┌──

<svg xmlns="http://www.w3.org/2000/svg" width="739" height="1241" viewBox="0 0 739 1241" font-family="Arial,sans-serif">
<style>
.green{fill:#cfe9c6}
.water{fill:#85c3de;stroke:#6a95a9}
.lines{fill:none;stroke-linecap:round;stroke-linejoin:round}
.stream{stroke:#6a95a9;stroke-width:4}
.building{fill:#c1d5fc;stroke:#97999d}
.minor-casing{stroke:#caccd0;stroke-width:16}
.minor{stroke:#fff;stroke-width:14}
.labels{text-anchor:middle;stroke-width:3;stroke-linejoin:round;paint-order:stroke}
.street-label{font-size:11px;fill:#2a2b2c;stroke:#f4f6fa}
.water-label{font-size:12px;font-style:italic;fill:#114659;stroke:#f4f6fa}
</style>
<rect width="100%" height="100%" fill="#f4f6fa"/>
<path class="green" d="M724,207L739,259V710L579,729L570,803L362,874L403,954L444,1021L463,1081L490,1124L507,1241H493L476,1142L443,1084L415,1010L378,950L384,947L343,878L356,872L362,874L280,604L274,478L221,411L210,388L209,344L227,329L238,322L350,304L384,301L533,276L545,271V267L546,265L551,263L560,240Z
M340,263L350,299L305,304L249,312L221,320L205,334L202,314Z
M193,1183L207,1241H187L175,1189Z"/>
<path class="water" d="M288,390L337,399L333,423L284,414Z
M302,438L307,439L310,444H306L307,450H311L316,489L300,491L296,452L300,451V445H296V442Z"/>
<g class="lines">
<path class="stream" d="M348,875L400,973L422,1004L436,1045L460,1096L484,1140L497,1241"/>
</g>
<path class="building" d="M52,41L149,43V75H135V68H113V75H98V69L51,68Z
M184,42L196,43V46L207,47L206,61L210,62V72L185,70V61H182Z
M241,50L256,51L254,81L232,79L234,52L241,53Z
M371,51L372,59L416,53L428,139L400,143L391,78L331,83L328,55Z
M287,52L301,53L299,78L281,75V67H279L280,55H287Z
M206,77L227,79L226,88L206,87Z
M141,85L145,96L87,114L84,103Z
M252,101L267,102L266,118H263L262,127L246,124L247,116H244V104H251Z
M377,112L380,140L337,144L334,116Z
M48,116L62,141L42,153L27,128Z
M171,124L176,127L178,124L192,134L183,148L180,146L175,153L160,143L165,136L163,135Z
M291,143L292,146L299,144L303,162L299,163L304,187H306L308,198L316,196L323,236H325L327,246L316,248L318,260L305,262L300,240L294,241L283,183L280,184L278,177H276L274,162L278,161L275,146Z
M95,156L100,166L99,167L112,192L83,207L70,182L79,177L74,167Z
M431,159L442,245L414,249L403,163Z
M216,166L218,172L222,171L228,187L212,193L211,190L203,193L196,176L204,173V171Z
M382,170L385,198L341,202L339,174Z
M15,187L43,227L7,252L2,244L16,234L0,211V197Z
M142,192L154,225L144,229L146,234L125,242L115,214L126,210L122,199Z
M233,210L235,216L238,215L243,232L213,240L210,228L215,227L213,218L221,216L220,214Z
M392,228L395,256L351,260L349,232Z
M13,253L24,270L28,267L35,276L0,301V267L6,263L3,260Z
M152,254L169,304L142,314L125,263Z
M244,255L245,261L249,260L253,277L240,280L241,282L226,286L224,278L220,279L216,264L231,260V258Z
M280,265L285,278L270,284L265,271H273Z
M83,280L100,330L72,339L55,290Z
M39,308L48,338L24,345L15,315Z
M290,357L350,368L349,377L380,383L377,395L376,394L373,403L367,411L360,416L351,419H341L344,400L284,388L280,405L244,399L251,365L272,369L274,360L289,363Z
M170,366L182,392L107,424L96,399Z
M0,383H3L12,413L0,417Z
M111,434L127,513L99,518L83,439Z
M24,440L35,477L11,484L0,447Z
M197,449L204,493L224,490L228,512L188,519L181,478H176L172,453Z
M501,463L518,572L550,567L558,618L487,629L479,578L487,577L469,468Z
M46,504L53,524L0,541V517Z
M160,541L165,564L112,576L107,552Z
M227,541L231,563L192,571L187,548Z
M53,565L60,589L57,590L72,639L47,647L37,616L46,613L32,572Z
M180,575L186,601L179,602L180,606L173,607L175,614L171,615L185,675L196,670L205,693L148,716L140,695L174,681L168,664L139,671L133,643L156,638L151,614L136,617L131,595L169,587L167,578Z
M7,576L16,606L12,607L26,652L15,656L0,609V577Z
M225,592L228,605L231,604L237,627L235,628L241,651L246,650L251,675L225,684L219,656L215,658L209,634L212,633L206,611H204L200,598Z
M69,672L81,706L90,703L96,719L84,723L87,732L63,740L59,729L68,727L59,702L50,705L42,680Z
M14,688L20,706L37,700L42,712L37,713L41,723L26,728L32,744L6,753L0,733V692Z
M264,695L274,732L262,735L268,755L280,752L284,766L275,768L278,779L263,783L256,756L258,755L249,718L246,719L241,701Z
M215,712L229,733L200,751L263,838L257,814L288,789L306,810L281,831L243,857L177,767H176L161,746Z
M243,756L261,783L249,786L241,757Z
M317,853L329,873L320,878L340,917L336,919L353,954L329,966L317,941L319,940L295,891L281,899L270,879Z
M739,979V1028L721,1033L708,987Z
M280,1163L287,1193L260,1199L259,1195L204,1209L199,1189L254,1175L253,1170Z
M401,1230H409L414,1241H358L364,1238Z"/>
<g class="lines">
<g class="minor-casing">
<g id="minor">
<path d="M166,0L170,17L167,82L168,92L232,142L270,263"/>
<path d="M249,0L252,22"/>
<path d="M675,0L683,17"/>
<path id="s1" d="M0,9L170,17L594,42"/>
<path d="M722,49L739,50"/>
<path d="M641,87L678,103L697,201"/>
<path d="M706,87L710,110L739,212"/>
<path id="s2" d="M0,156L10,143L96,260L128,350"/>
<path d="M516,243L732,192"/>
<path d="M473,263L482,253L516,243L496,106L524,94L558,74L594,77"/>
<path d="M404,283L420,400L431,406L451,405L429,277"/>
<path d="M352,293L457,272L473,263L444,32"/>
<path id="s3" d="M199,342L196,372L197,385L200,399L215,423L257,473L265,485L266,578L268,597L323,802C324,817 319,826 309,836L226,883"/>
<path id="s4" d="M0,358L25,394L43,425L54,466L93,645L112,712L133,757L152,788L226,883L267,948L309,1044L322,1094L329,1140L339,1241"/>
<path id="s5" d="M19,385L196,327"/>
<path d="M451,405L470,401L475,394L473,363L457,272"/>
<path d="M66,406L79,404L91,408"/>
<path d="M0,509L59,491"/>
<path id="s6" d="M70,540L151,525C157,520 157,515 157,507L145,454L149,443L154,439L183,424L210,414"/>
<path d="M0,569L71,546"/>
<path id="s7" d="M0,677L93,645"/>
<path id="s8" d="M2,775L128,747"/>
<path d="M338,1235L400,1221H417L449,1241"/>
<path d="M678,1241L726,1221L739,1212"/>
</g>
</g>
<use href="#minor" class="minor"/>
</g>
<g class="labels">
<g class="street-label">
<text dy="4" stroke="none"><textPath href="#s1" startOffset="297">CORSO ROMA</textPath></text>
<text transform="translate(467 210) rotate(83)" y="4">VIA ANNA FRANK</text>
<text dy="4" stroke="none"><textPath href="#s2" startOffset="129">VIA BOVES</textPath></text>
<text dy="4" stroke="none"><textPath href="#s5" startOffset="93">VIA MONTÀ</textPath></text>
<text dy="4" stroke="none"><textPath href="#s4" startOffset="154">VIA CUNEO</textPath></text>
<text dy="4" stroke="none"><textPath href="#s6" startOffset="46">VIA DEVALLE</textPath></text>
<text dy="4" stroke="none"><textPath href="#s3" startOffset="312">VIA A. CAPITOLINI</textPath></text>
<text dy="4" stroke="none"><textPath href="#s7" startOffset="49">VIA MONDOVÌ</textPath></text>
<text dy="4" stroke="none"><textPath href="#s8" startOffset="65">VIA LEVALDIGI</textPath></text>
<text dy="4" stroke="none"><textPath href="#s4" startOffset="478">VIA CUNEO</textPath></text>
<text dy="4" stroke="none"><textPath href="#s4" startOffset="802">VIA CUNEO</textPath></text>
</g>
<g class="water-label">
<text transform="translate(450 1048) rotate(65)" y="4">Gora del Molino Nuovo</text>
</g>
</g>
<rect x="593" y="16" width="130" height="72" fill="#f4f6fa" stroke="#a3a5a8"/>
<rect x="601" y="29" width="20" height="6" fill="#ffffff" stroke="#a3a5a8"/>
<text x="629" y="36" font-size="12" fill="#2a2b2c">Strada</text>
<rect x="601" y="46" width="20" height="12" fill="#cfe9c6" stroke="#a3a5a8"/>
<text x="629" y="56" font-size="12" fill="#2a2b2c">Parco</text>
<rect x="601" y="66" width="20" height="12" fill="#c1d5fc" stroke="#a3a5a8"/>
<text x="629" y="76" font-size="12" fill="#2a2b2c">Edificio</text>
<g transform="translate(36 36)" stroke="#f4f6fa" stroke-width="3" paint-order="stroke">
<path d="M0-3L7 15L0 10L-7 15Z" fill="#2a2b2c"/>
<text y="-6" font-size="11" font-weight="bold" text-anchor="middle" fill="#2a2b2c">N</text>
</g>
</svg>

└──

Of the lines above, show those in which "anchor" appears.

.labels{text-anchor:middle;stroke-width:3;stroke-linejoin:round;paint-order:stroke}
<text y="-6" font-size="11" font-weight="bold" text-anchor="middle" fill="#2a2b2c">N</text>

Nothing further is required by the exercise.